Yossi Rosen in a United Hatzalah volunteer who lives in Peduel, a small town located in Samaria. One Saturday night at 4:00 am, he was awakened by his United Hatzalah radio that announced that there was a medical emergency in his area. “Child, head wound, Deir Balut junction checkpoint,” said the dispatcher on the radio.
Due to his proximity to the incident, Rosen immediately jumped out of bed, radioing back that he was on the way and asking if there would be a military backup (since the junction could be a likely spot for terror attacks). The United Hatzalah dispatcher informed him that in fact, it was the IDF soldiers at the checkpoint who had called for help. Following the confirmation that the scene was safe Rosen quickly raced off to aid the child in need of help.
When he got to the scene Rosen saw a Muslim couple with their 5-year-old son who were standing at the checkpoint. Rosen approached and found that the frightened child had sustained a head injury. The injury had already stopped bleeding and after taking vitals and performing a quick but thorough examination, the experienced medic saw that the child was okay.
Rosen turned to the parents to try and clarify how the child had suffered the head injury. Communication was difficult since the couple’s Hebrew was extremely limited. One of the IDF soldiers knew basic Arabic and after a few misunderstandings, Rosen gleaned that the child had suddenly started convulsing wildly and fallen off of his bed. Rosen spent some time (with the help of the obliging soldier) explaining to the parents that child convulsions should not be taken lightly and then explained how to deal with child seizures. Of course, he also strongly recommended that the child should be seen by a doctor as soon as possible.
The little boy was still scared and bewildered. Remembering that he had a candy in his pocket from an aufruf that Shabbat, Rosen offered the child the candy to help him relax. The father asked Yossi why he had a candy on him at this time of night, and Yossi found himself explaining the custom of throwing candies at a chatan after the reading of the Torah… The family then proceeded to ask what a Torah Scroll was. The situation became continuously more surreal as Rosen found himself explaining various Jewish concepts one after another to the curious Muslim couple at an IDF checkpoint at 4:30 on Saturday morning.

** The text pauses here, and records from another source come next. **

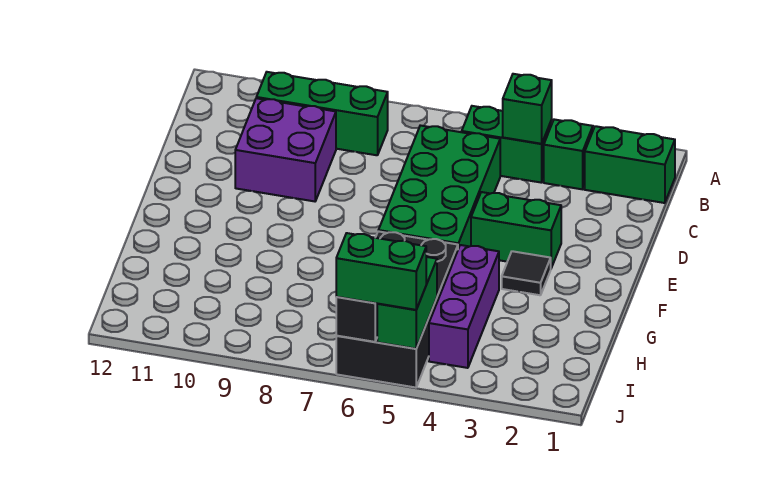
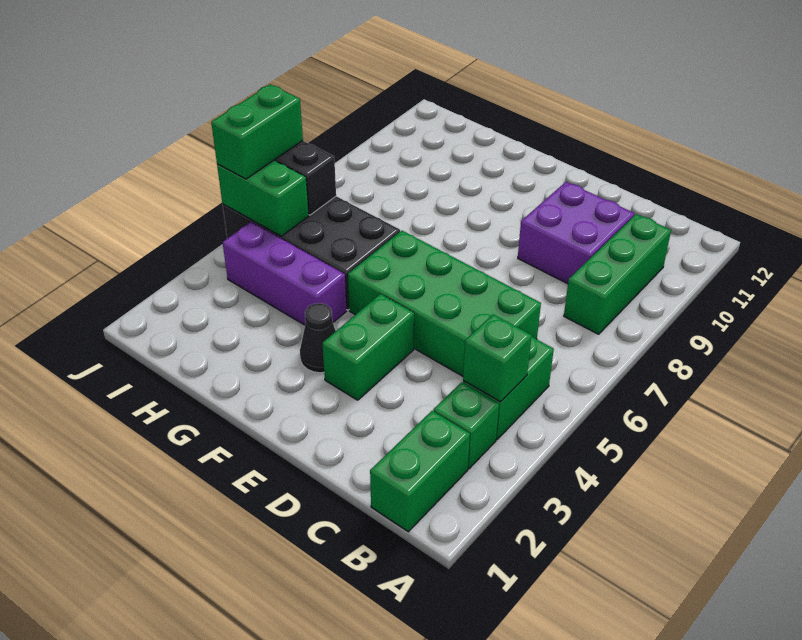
black tile F3 level 1 -> black cone F3 level 1

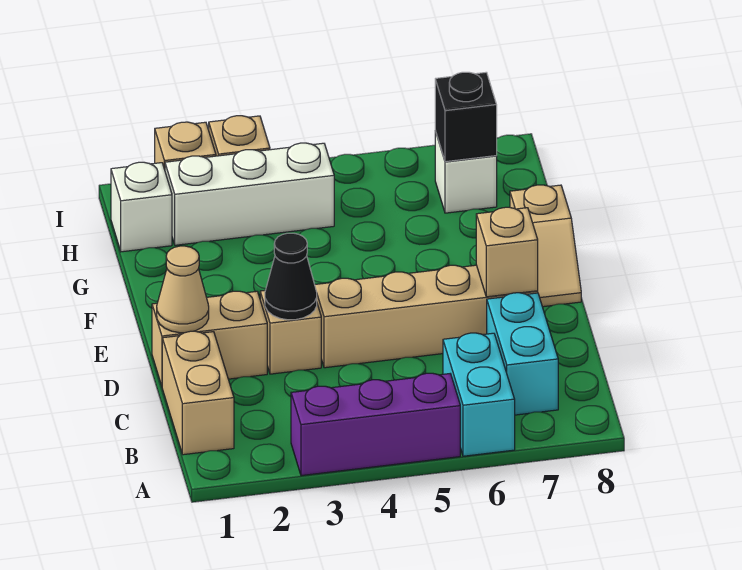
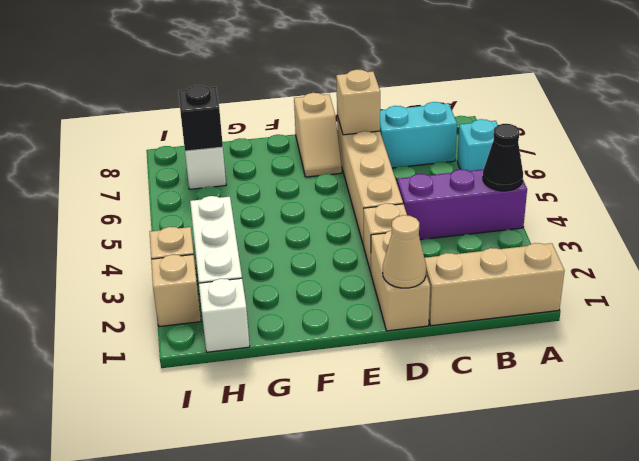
purple brick A3:A5 level 1 -> purple brick A4:C4 level 1
cyan brick A6:B6 level 1 -> cyan brick A6 level 1
tan brick B1:C1 level 1 -> tan brick A1:C1 level 1
black cone D3 level 2 -> black cone A4 level 2
tan slope E8:F8 level 1 top F -> tan slope E7:E8 level 1 top 8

Rosen returned home bemused and gratified that he had been able to help the couple and the little boy. “As a United Hatzalah volunteer, we are trained to recognize the value in every person’s life no matter who they are. I was just happy that I was able to help this child and his family. Trading cultural information afterward and learning one from another, that was just an extra bonus that happens too infrequently here in the Middle East,” Rosen concluded.